El estado de Nueva York ha tomado una medida audaz en la lucha contra el cambio climático y la contaminación del aire. Según una ley estatal de 2022, todos los autobuses escolares que operen en el estado deberán ser completamente eléctricos para 2035. Además, a partir de 2027, todos los autobuses escolares nuevos deberán ser vehículos de cero emisiones. Esta legislación representa un paso importante para reducir las emisiones de gases de efecto invernadero y mejorar la calidad del aire, especialmente en las zonas urbanas, donde los autobuses diésel contribuyen considerablemente a la contaminación.
Sin embargo, aunque las metas son ambiciosas, el progreso actual —especialmente en la ciudad de Nueva York— presenta una realidad más preocupante. Según City Limits, la flota de autobuses de las escuelas públicas de la ciudad cuenta con aproximadamente 10,500 vehículos. De ellos, solamente 68 son eléctricos. Esto representa menos del 1 % de toda la flota y genera serias dudas sobre la capacidad de la ciudad para cumplir el plazo de 2035.
El lento ritmo de electrificación no es un problema exclusivo de la ciudad de Nueva York. En todo el país, los distritos escolares enfrentan las dificultades propias de la transición hacia flotas eléctricas. El costo de los autobuses eléctricos continúa siendo considerablemente superior al de los modelos diésel, a pesar de los incentivos estatales y federales disponibles. La infraestructura de carga constituye otro obstáculo importante. Las zonas urbanas como Nueva York deben afrontar limitaciones de espacio, evaluar la capacidad de la red eléctrica y coordinar la instalación de suficientes estaciones de carga en las terminales y a lo largo de las rutas.

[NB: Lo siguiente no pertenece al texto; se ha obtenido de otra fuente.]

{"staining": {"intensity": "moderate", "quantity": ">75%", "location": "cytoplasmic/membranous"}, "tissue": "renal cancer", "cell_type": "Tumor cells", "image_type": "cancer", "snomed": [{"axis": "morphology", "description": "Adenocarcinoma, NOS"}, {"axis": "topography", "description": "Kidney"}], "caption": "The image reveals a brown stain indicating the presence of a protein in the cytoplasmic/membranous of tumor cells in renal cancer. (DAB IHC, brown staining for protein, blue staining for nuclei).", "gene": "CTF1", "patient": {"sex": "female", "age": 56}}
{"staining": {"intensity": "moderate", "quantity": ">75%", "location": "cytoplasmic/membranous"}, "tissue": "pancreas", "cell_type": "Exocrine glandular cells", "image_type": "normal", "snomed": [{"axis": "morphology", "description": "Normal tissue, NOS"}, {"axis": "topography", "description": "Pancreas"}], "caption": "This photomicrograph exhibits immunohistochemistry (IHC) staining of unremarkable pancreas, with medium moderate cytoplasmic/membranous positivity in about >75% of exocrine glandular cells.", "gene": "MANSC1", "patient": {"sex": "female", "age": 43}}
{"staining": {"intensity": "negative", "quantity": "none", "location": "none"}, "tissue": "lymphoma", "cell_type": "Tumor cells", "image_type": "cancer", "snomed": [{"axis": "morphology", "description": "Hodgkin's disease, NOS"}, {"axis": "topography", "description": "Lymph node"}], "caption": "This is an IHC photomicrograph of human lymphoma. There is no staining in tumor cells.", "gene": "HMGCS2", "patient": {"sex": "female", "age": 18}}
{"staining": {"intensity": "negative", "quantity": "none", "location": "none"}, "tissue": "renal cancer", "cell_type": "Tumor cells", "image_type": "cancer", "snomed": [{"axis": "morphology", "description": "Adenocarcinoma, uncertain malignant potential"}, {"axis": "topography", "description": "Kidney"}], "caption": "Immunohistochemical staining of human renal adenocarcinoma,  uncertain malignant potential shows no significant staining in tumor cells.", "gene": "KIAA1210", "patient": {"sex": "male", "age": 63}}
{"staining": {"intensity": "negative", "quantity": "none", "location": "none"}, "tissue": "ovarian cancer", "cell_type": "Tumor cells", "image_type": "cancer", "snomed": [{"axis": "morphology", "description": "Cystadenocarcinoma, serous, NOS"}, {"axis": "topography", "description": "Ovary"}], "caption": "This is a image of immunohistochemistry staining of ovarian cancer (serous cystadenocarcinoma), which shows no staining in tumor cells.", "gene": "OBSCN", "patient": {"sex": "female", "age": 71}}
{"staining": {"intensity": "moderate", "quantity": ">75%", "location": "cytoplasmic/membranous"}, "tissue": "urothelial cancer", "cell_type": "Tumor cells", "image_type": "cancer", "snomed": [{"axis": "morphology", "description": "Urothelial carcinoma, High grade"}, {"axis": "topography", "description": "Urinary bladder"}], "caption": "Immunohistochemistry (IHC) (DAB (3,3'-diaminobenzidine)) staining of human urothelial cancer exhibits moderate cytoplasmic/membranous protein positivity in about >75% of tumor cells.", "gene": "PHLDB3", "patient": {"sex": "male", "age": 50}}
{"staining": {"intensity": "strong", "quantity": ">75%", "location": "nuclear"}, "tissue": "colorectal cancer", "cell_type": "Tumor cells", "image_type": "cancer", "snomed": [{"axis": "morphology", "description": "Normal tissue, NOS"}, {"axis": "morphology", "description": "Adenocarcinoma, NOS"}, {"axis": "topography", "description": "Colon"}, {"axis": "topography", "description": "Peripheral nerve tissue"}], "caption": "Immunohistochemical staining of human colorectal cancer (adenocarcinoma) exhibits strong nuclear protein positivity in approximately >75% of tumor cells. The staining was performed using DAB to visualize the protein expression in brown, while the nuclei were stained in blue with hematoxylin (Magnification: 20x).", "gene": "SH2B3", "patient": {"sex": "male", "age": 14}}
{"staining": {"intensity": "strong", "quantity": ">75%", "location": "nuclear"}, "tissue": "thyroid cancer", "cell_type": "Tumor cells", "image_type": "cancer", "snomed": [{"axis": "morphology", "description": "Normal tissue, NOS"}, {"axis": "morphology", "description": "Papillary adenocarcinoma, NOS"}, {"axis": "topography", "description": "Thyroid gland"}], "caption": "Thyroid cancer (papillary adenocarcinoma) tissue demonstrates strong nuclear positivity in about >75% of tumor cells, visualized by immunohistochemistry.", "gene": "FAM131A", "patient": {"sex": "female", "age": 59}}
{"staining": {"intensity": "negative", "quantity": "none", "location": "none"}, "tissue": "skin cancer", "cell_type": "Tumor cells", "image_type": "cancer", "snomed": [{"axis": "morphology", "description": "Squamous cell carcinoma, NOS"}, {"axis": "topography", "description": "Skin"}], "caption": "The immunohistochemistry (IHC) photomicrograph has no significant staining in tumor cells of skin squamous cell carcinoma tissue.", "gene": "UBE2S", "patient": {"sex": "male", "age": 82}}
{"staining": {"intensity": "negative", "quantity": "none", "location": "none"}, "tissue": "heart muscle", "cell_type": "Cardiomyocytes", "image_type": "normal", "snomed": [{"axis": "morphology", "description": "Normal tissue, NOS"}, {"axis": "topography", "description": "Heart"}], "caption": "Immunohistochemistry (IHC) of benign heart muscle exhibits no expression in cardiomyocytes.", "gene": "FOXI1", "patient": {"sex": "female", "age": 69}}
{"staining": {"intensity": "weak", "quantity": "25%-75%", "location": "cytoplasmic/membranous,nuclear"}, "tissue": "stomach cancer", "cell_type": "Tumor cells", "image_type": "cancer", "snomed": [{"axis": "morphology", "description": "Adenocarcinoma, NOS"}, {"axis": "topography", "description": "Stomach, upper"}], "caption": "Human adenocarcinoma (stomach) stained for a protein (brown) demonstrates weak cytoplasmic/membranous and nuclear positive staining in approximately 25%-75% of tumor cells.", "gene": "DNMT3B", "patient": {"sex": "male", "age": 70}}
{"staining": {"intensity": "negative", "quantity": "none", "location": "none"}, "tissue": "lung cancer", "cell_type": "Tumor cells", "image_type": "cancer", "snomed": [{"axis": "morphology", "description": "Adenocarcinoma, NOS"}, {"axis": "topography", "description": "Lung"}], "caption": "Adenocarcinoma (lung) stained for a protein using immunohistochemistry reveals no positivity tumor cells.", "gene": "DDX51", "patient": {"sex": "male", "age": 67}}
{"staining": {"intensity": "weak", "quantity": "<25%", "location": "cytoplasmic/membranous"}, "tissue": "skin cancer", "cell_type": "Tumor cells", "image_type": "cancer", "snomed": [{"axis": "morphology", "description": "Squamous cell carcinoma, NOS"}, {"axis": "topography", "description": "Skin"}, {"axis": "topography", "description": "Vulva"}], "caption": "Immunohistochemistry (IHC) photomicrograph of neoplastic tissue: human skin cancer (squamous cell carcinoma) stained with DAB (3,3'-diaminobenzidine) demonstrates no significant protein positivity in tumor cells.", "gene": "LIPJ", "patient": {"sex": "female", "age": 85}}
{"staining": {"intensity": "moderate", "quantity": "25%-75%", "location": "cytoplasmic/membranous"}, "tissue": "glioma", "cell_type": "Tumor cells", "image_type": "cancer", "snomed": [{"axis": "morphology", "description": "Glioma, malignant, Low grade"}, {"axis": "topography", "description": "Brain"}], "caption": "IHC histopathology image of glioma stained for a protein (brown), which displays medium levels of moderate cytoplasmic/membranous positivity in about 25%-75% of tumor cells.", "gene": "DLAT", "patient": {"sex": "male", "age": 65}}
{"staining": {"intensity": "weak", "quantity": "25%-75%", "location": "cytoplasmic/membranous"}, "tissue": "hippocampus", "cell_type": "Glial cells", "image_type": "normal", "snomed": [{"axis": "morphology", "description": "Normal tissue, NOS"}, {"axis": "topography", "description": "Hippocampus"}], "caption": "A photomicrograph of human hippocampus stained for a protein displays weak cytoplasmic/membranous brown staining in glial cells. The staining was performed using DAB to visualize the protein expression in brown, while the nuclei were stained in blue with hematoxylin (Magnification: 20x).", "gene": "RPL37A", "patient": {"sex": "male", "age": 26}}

También existen desafíos operativos. Los autobuses eléctricos normalmente tienen una autonomía menor que sus equivalentes diésel, lo que puede afectar la planificación de las rutas, especialmente durante los meses de invierno, cuando puede disminuir la eficiencia de las baterías. Los distritos escolares también deben invertir en la capacitación de conductores, mecánicos y personal de transporte para garantizar que estén preparados para utilizar y mantener los vehículos eléctricos.
Aun así, los beneficios de esta transición son importantes. Los autobuses escolares eléctricos no producen emisiones por el tubo de escape, lo que mejora la calidad del aire alrededor de las escuelas y en los vecindarios. También funcionan de manera más silenciosa que los autobuses diésel, reduciendo la contaminación acústica. Con el tiempo, podrían ofrecer menores costos de combustible y mantenimiento, lo que permitiría a los distritos ahorrar dinero a largo plazo.
La transición no ocurrirá de la noche a la mañana, pero debe realizarse pronto. La ley de Nueva York concede a los distritos aproximadamente una década para eliminar completamente los autobuses escolares con motores diésel. En el caso de la ciudad de Nueva York, donde la electrificación avanza lentamente, acelerar este proceso requerirá un mayor respaldo político, más inversiones y una mejor coordinación entre las entidades públicas y privadas.
El camino hacia una flota de autobuses escolares completamente eléctrica es largo, pero la dirección está clara. El futuro más limpio, silencioso y saludable de los más de 150,000 niños que utilizan diariamente los autobuses escolares de la ciudad de Nueva York depende de ello.